Wednesday, June 26, 2013
2.03 (Binnengasthuis)
Defence policy involves a great deal of political communication. The state’s threat and opportunity environment, the operational commitments of its military, or its budgetary situations have no meaning outside language or, more theoretically put, outside national narratives, discourses of identity, representational practices, or rhetorical reasoning. Arguing for spending cuts, celebrating an alliance, debating the new procurement, haranguing the chief of staff, reassuring defence industry officials, worrying about the readiness of armed forces – all of these acts of communication are pervasive in any defence policy process. Indeed, any public policy is essentially communicative in the sense that it has to be articulated in front of audiences on a regular basis. Involved in this process are multiple forms of power, including the so-called productive power. By considering the ongoing fighter jet acquisition processes in Norway and the UK, both of which involved Lockheed Martin's F-35 Joint Strike Fighter, this paper examines the power of political communication in defence policy.
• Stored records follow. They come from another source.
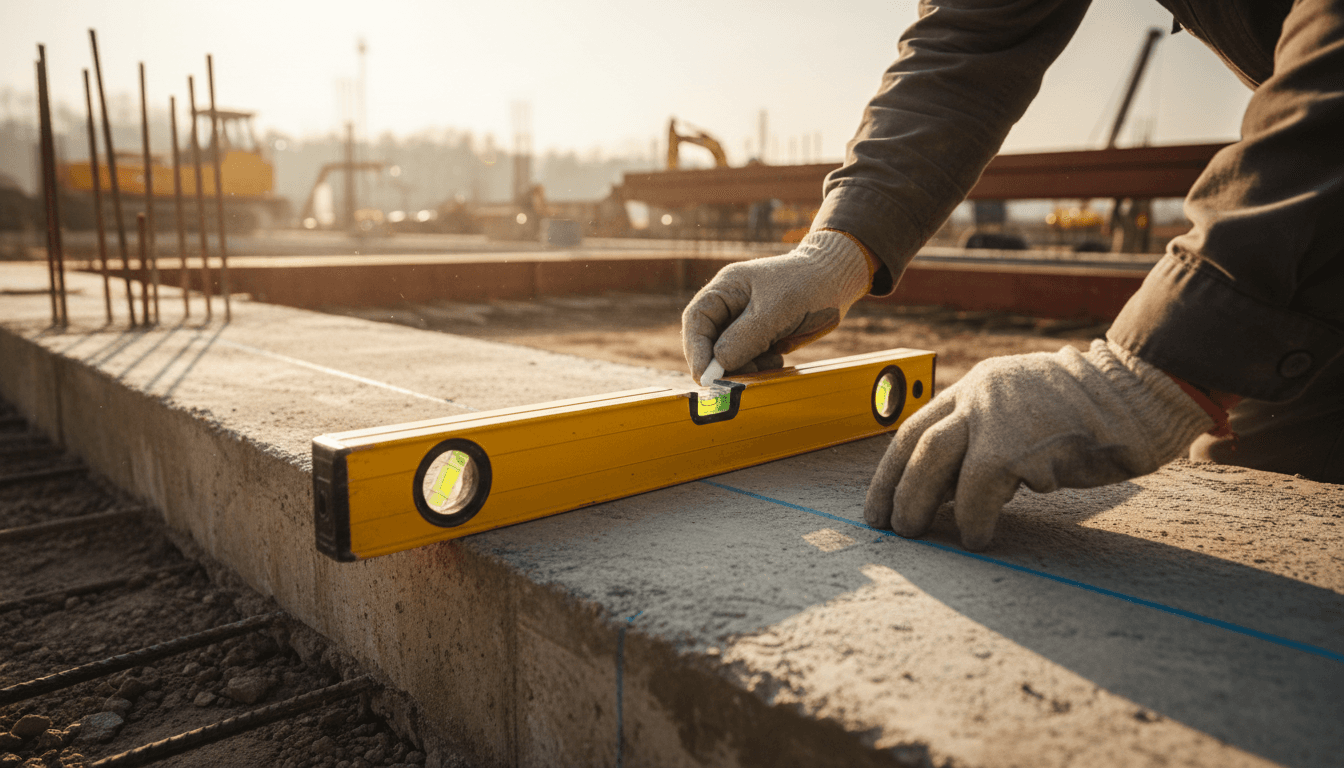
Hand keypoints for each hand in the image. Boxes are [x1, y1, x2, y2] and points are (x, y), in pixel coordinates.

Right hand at [681, 230, 875, 380]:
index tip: (704, 376)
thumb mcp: (774, 309)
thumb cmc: (807, 284)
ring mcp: (746, 324)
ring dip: (745, 367)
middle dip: (722, 364)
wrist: (839, 281)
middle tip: (736, 381)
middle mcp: (731, 307)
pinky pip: (751, 360)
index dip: (696, 350)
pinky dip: (760, 367)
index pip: (697, 320)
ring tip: (770, 362)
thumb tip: (718, 364)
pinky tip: (779, 359)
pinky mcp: (763, 339)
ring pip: (731, 356)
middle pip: (710, 342)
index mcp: (726, 289)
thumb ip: (745, 337)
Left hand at [864, 340, 1213, 549]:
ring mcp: (997, 414)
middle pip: (916, 443)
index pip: (916, 428)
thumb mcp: (1025, 420)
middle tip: (888, 526)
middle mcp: (979, 394)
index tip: (878, 503)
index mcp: (977, 387)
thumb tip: (944, 494)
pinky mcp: (1018, 442)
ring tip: (914, 534)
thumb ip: (986, 445)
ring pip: (933, 459)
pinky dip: (971, 518)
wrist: (1140, 397)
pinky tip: (975, 539)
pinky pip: (978, 489)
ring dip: (917, 501)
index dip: (891, 470)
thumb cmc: (1089, 420)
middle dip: (894, 488)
Debates about what weapons best fit national defence needs, I argue, are not so much about the clash of expert and rational-legal authority as they are about defining what kinds of nations Norway and the UK wish to be. This argument is developed through a close reading of a large number of documents, including those made available by WikiLeaks, as well as a smaller number of interviews with defence officials. Implicated in this analysis are broader issues of transatlantic relations, European integration, and defence lobbying, all of which are of considerable policy relevance.